EXERCISES =
**A)** Reproduce word for word the passage of the runtime threat detection text between "Runtime threat detection is" and "detection related objects.", inclusive.
**B)** Decide whether each statement below agrees with the runtime threat detection text, answering yes or no and quoting the exact words of the text that settle it: (i) The node-agent relies solely on Inspektor Gadget for eBPF event acquisition. (ii) Each rule is designed to detect a single threat. (iii) Alerts can be sent to Prometheus AlertManager.

TEXT =
· · ·

Runtime Threat Detection

Kubescape's runtime threat detection feature enables users to gain visibility into the runtime environment and detects security threats in real time within Kubernetes Pods and API server.

It is designed to be a simple, low-footprint, easy-to-use, and effective tool for detecting threats in your Kubernetes cluster at runtime.

It is uses eBPF-based event monitoring on Kubernetes nodes and an advanced rule engine that allows you to write rules that can detect and respond to threats in your cluster and more specifically in your workload itself🛡️.

Architecture

Runtime threat detection is part of the Kubescape Operator, and most of the functionality is implemented as part of the node-agent.

node-agent uses Inspektor Gadget for eBPF event acquisition for most events and implements some of its own eBPF gadgets. It uses the Kubescape Storage to store and monitor detection related objects.

Alerts can be sent to multiple sink components, from logs to Prometheus AlertManager.

Detection capabilities are organized into "Rules" and each of them is designed to detect a single threat.

How it works

Kubescape node-agent leverages advanced eBPF (extended Berkeley Packet Filter) technology for comprehensive runtime security detection in Kubernetes environments. Its detection capabilities encompass a wide array of events including new process initiations, file activities, network operations, system call activities, and usage of Linux capabilities.

· · ·

RECORDS =
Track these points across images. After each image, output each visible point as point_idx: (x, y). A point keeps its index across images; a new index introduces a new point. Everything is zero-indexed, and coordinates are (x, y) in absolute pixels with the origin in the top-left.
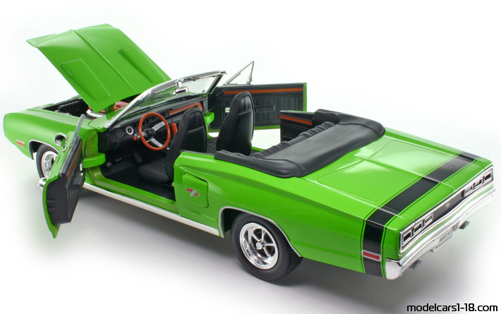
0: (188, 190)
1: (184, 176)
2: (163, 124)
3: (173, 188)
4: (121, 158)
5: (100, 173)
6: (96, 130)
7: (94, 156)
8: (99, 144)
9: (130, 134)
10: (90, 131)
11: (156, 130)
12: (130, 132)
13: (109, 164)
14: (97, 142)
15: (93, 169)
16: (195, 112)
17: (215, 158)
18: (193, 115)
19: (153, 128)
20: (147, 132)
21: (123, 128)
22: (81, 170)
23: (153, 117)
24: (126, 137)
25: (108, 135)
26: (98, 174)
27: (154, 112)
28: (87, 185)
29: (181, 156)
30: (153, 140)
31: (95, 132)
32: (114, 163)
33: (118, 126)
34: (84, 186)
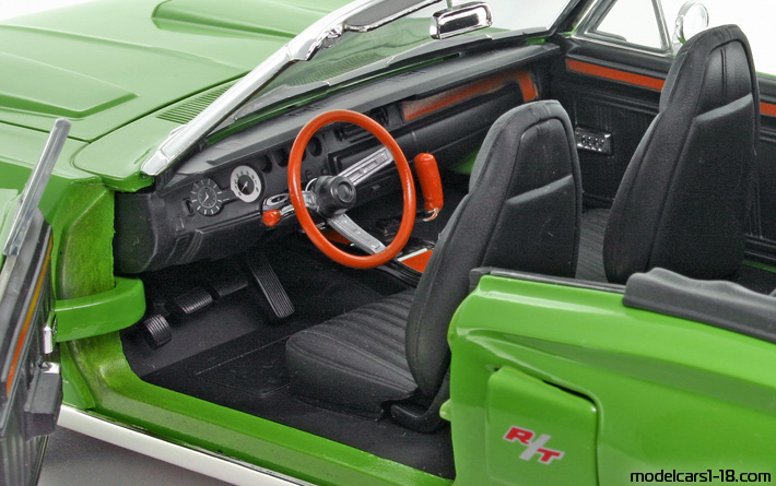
0: (513, 434)
1: (495, 377)
2: (383, 157)
3: (446, 425)
4: (208, 300)
5: (122, 362)
6: (106, 182)
7: (95, 290)
8: (116, 242)
9: (248, 199)
10: (80, 188)
11: (356, 180)
12: (247, 192)
13: (158, 324)
14: (111, 233)
15: (92, 344)
16: (542, 121)
17: (627, 304)
18: (532, 131)
19: (344, 174)
20: (323, 191)
21: (219, 174)
22: (48, 349)
23: (342, 127)
24: (231, 213)
25: (155, 204)
26: (113, 365)
27: (342, 106)
28: (71, 416)
29: (478, 293)
30: (344, 224)
31: (103, 193)
32: (176, 319)
33: (199, 166)
34: (62, 421)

· · ·

SOLUTION LIST =
**A)**
Runtime threat detection is part of the Kubescape Operator, and most of the functionality is implemented as part of the node-agent.

node-agent uses Inspektor Gadget for eBPF event acquisition for most events and implements some of its own eBPF gadgets. It uses the Kubescape Storage to store and monitor detection related objects.

**B)**
(i) No: "node-agent uses Inspektor Gadget for eBPF event acquisition for most events and implements some of its own eBPF gadgets."
(ii) Yes: "each of them is designed to detect a single threat."
(iii) Yes: "Alerts can be sent to multiple sink components, from logs to Prometheus AlertManager."